> [YOUR OBJECTIVE]: Write out the entries below word for word, starting at the line containing "11h46, accompanies the frame that follows." and running to the end of the entries, with the pictures left out.

> [DATA PROVIDED]:

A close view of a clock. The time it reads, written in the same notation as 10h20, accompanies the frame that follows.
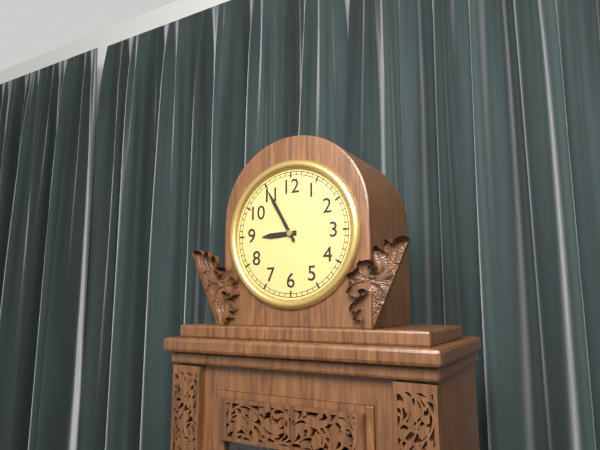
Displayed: 8h55
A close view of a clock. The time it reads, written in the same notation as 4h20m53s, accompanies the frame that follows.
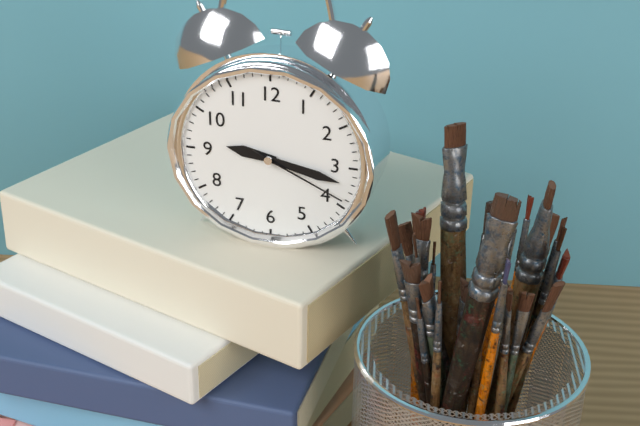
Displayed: 9h17m19s
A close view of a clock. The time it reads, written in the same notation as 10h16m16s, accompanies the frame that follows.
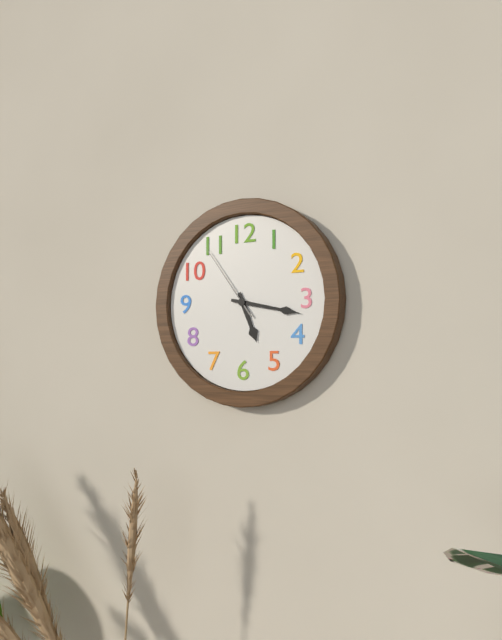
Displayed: 5h17m54s
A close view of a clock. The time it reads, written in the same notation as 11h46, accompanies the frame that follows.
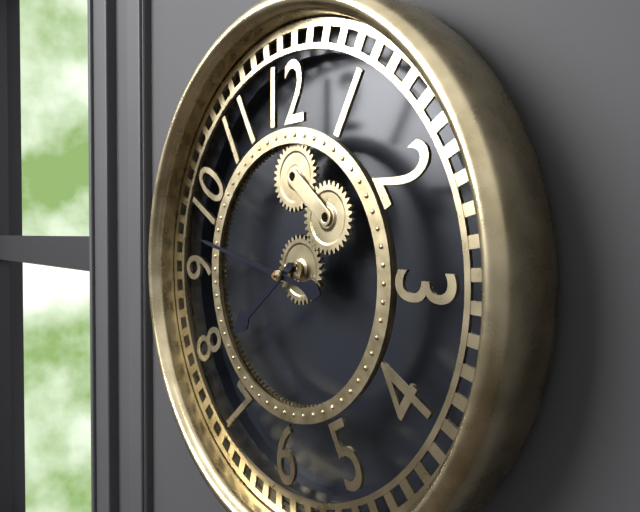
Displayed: 7h47
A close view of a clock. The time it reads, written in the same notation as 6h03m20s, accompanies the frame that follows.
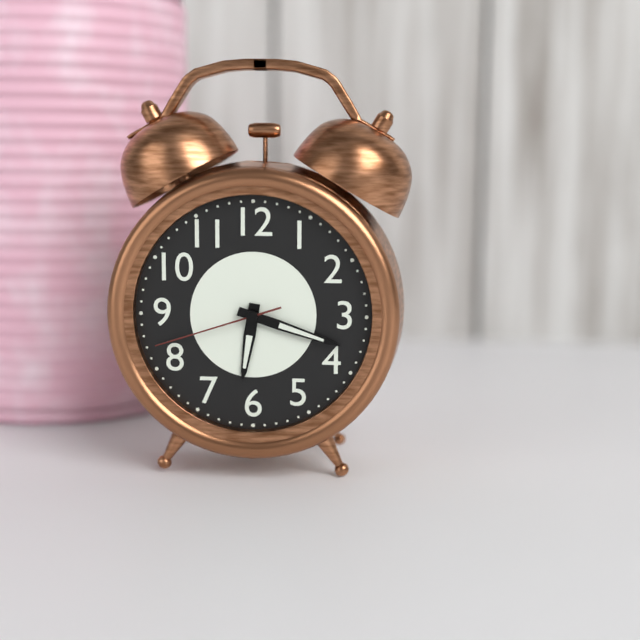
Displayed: 6h18m42s
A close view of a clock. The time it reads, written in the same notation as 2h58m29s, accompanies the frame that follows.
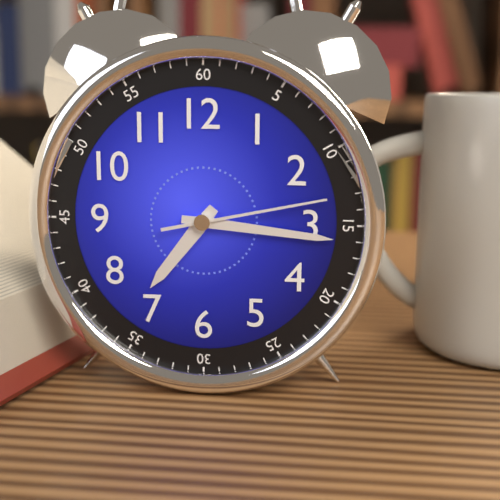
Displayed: 7h16m13s
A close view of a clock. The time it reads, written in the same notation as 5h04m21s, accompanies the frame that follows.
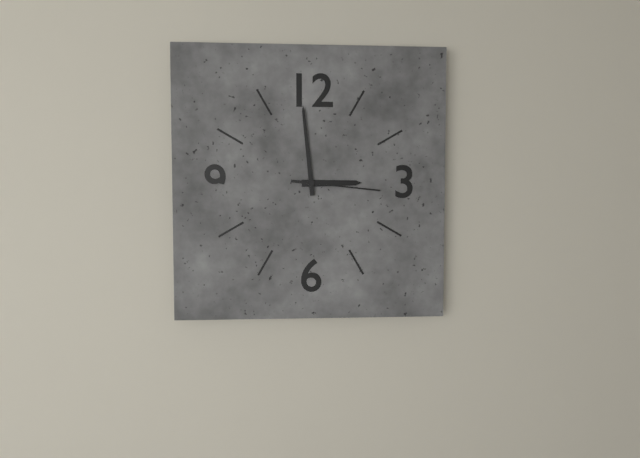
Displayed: 2h59m16s
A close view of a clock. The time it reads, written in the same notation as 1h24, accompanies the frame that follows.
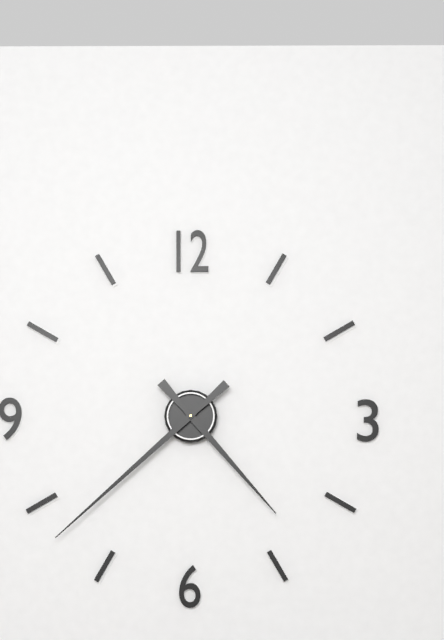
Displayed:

> [TASK SOLUTION]:
A close view of a clock. The time it reads, written in the same notation as 11h46, accompanies the frame that follows.
Displayed: 7h47
A close view of a clock. The time it reads, written in the same notation as 6h03m20s, accompanies the frame that follows.
Displayed: 6h18m42s
A close view of a clock. The time it reads, written in the same notation as 2h58m29s, accompanies the frame that follows.
Displayed: 7h16m13s
A close view of a clock. The time it reads, written in the same notation as 5h04m21s, accompanies the frame that follows.
Displayed: 2h59m16s
A close view of a clock. The time it reads, written in the same notation as 1h24, accompanies the frame that follows.
Displayed:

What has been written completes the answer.